Eco logic makes a hot prospect on Shandon Drive

A modern three-bed, energy-efficient house with a smart extension in Phibsboro

 

Shandon Drive is in one of Dublin 7’s most popular estates. It has a residents’ committee, hosts an annual sports day and throws street parties, with each road in the estate taking its turn to host festivities.

There is carol singing at Christmas, trick-or-treating at Halloween and sometimes they even organise a bonfire.

Shandon Drive is a charming, leafy, redbrick cul de sac that feels light years from the hustle of Phibsboro main street. Number 38 is a modern three-bedroom end-of-terrace house built within a period redbrick shell. Work was completed in 2011. It is now for sale at €495,000 through DNG.

The front door has a stained-glass panel copied from a neighbour’s original door.

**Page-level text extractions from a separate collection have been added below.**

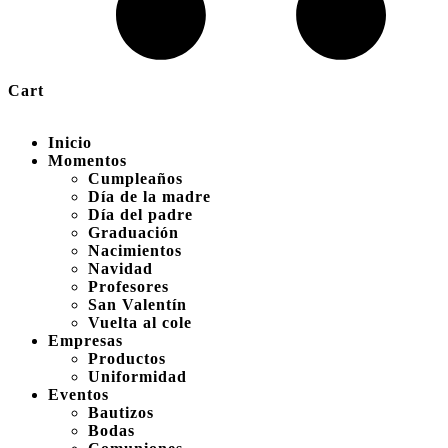
Cart
Inicio
Momentos
Cumpleaños
Día de la madre
Día del padre
Graduación
Nacimientos
Navidad
Profesores
San Valentín
Vuelta al cole
Empresas
Productos
Uniformidad
Eventos
Bautizos
Bodas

This leads through to the heart of the house where there is a large, open-plan kitchen in vanilla gloss with black granite countertops.

A wall of glazing includes double doors that open onto a decked exterior. The glass curves draw the eye out to the new part of the house via a sunny and shelf-lined corridor.

This design, by Aba Architects, turns the negative of a northwest-facing rear into a positive by creating a courtyard that rotates the back of the house around to face the sun. In this extension is a garden room with double doors opening outside and a shower room.

Steps take you down to the basement where there is an enormous utility room with enough space for two clothes horses to stand next to each other.

In the property’s engine room, behind this, is an Eta Biomass Boiler, the Mercedes of boilers,which is powered by wood pellets.

The energy-efficient mechanical and electrical engineering system cost €70,000, estimates owner Michael Manzke, an assistant professor of computer sciences at Trinity College Dublin (his primary degree is in engineering).

It may have been expensive to install, but heating bills for the house are €1,200 for a property that measures more than 180sq m (1,937.5sq ft).

There is also under-floor heating, high insulation and solar panels to help keep heating costs down (the house has a B2 energy rating).

Secreted off the kitchen to the front of the house, and accessed via sliding opaque glass doors, is a very cosy sitting room with a French limestone fireplace.

Upstairs, during renovations, Manzke moved the original walls back slightly to make the original period rooms bigger.

The main bedroom is to the rear and has large picture windows overlooking a pitch and putt green.

From here you can see the O’Connell tower in Glasnevin Cemetery.

There are two more bedrooms to the front, one with bunkbeds designed by Manzke. The other has a mezzanine area accessed by a steep but stylish steps. There are solid wooden floors throughout.